Text block:
Dwarfs get along okay with hobbits and Men, but not elves. 

What do you think? Did the Dwarves come from some city where hobbit and men merged? Maybe they were cast out of some place like Bree?


----------



## HLGStrider (Sep 2, 2004)

Dwarves were created, I believe from stone, but I don't remember if it is mentioned or I just assumed that because it is poetic, by Aule, one of the Valar, and given the "breath of life" but Eru, the Creator of Middle Earth. 

There were initially seven of them, full bread dwarves. I don't think there is any mention of them ever interbreeding with other races.


----------



## baragund (Sep 2, 2004)

Chapter 2 of the Silmarillion (Of Aule and Yavanna) gives the story about how the fathers of the dwarves were created and it's pretty much as Elgee said. As for inter-breeding, I doubt it because the dwarves as a society were _very_ closed. Check out some of the descriptions of dwarven society, especially the descriptions of female dwarves, in the Appendices of LOTR and it becomes clear that they did not inter-mingle at all.

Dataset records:
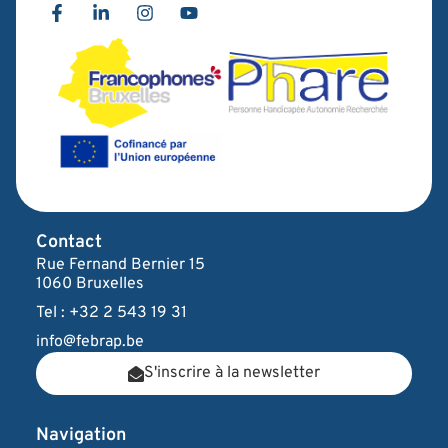
Contact
Rue Fernand Bernier 15
1060 Bruxelles
Tel : +32 2 543 19 31
info@febrap.be
S'inscrire à la newsletter
Navigation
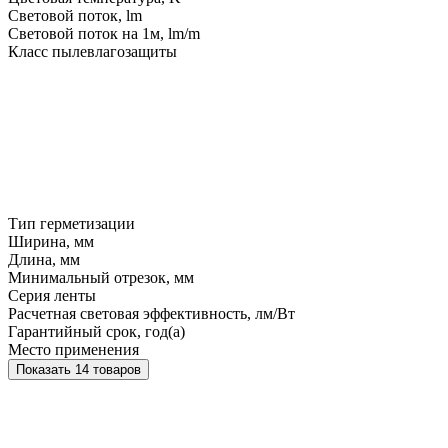
Световой поток, lm
Световой поток на 1м, lm/m
Класс пылевлагозащиты
Тип герметизации
Ширина, мм
Длина, мм
Минимальный отрезок, мм
Серия ленты
Расчетная световая эффективность, лм/Вт
Гарантийный срок, год(а)
Место применения
Показать 14 товаров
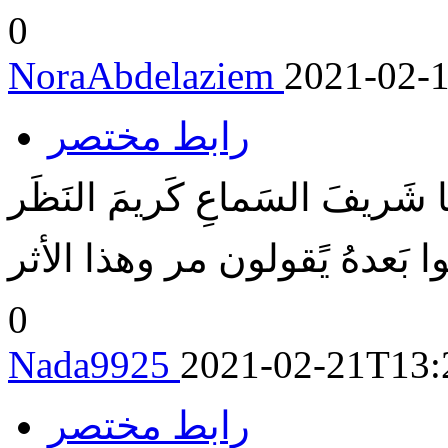
0
NoraAbdelaziem
2021-02-
رابط مختصر
َريفَ السَماعِ كَريمَ النَظَر
توا بَعدهُ يًقولون مر وهذا الأثر
0
Nada9925
2021-02-21T13:
رابط مختصر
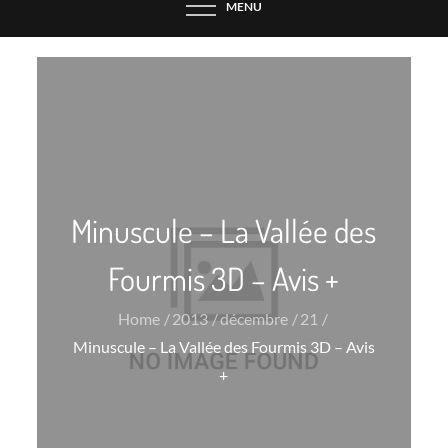
MENU
Minuscule – La Vallée des
Fourmis 3D – Avis +
Home
2013
décembre
21
Minuscule – La Vallée des Fourmis 3D – Avis
+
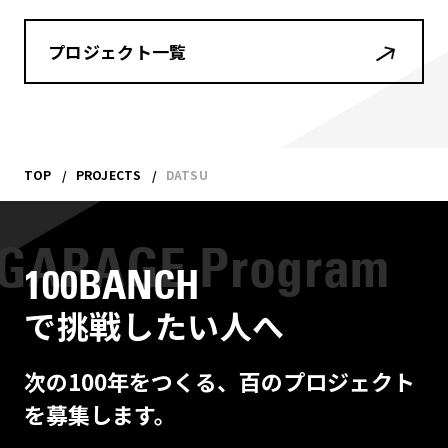
プロジェクト一覧
TOP
PROJECTS
DATSU
100BANCH
で挑戦したい人へ
次の100年をつくる、百のプロジェクト
を募集します。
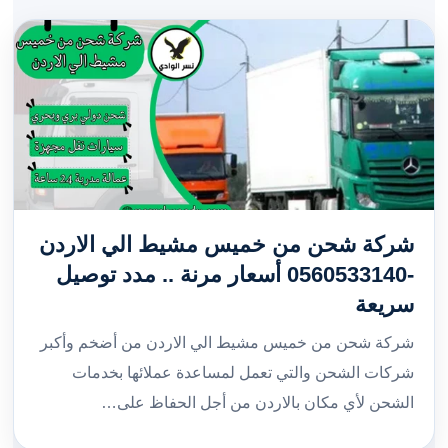
شركة شحن من خميس مشيط الي الاردن
-0560533140 أسعار مرنة .. مدد توصيل
سريعة
شركة شحن من خميس مشيط الي الاردن من أضخم وأكبر
شركات الشحن والتي تعمل لمساعدة عملائها بخدمات
الشحن لأي مكان بالاردن من أجل الحفاظ على…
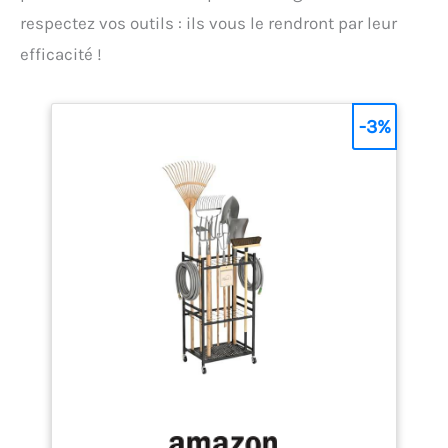
respectez vos outils : ils vous le rendront par leur
efficacité !
-3%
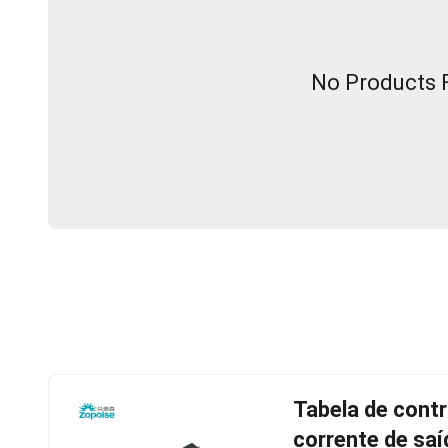
No Products F
Tabela de contr
corrente de saí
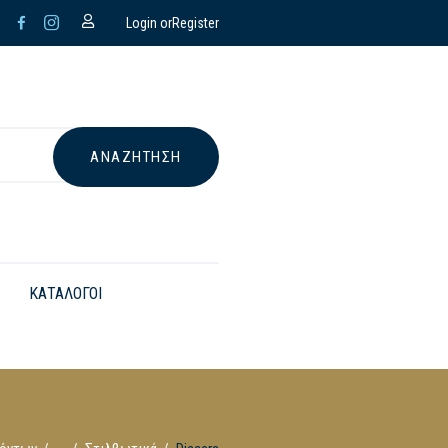
Login or
Register
ΚΑΤΑΛΟΓΟΙ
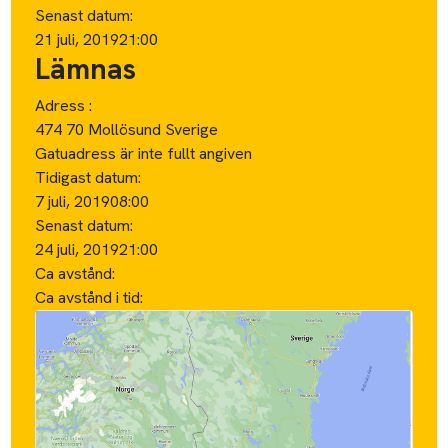
Senast datum:
21 juli, 2019
21:00
Lämnas
Adress :
474 70 Mollösund Sverige
Gatuadress är inte fullt angiven
Tidigast datum:
7 juli, 2019
08:00
Senast datum:
24 juli, 2019
21:00
Ca avstånd:
Ca avstånd i tid:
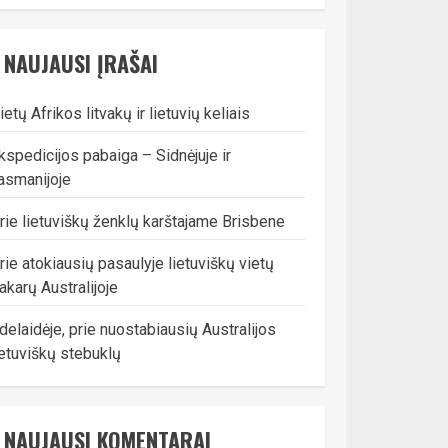
NAUJAUSI ĮRAŠAI
ietų Afrikos litvakų ir lietuvių keliais
kspedicijos pabaiga – Sidnėjuje ir
asmanijoje
rie lietuviškų ženklų karštajame Brisbene
rie atokiausių pasaulyje lietuviškų vietų
akarų Australijoje
delaidėje, prie nuostabiausių Australijos
ietuviškų stebuklų
NAUJAUSI KOMENTARAI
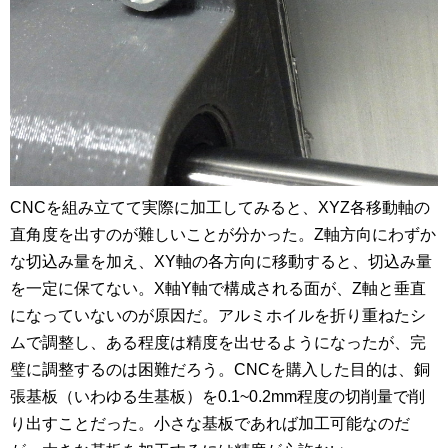
CNCを組み立てて実際に加工してみると、XYZ各移動軸の
直角度を出すのが難しいことが分かった。Z軸方向にわずか
な切込み量を加え、XY軸の各方向に移動すると、切込み量
を一定に保てない。X軸Y軸で構成される面が、Z軸と垂直
になっていないのが原因だ。アルミホイルを折り重ねたシ
ムで調整し、ある程度は精度を出せるようになったが、完
璧に調整するのは困難だろう。CNCを購入した目的は、銅
張基板（いわゆる生基板）を0.1~0.2mm程度の切削量で削
り出すことだった。小さな基板であれば加工可能なのだ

Tasks and exercises:
[1] Which races of Middle-earth does the opening post of the forum thread on the origins of dwarves name?
[2] Could you extend the forum thread on the origins of dwarves with a further reply that picks up after its last post?

Per-task answers:
[1] Dwarves, hobbits, Men, and elves.

[2]
----------



## HLGStrider (Sep 4, 2004)

Yeah, and besides, Dwarves are UGLY, man. Like, who'd wanna interbred with them. . .


----------



## baragund (Sep 7, 2004)

I certainly don't care for beards on the ladies that are longer than my own!!


----------



## Barliman Butterbur (Sep 7, 2004)

Maikanare said:


> It says dwarfs are taller than hobbits but shorter than Men. Well what if a hobbit and man mated? Dwarf?



Dwobbit.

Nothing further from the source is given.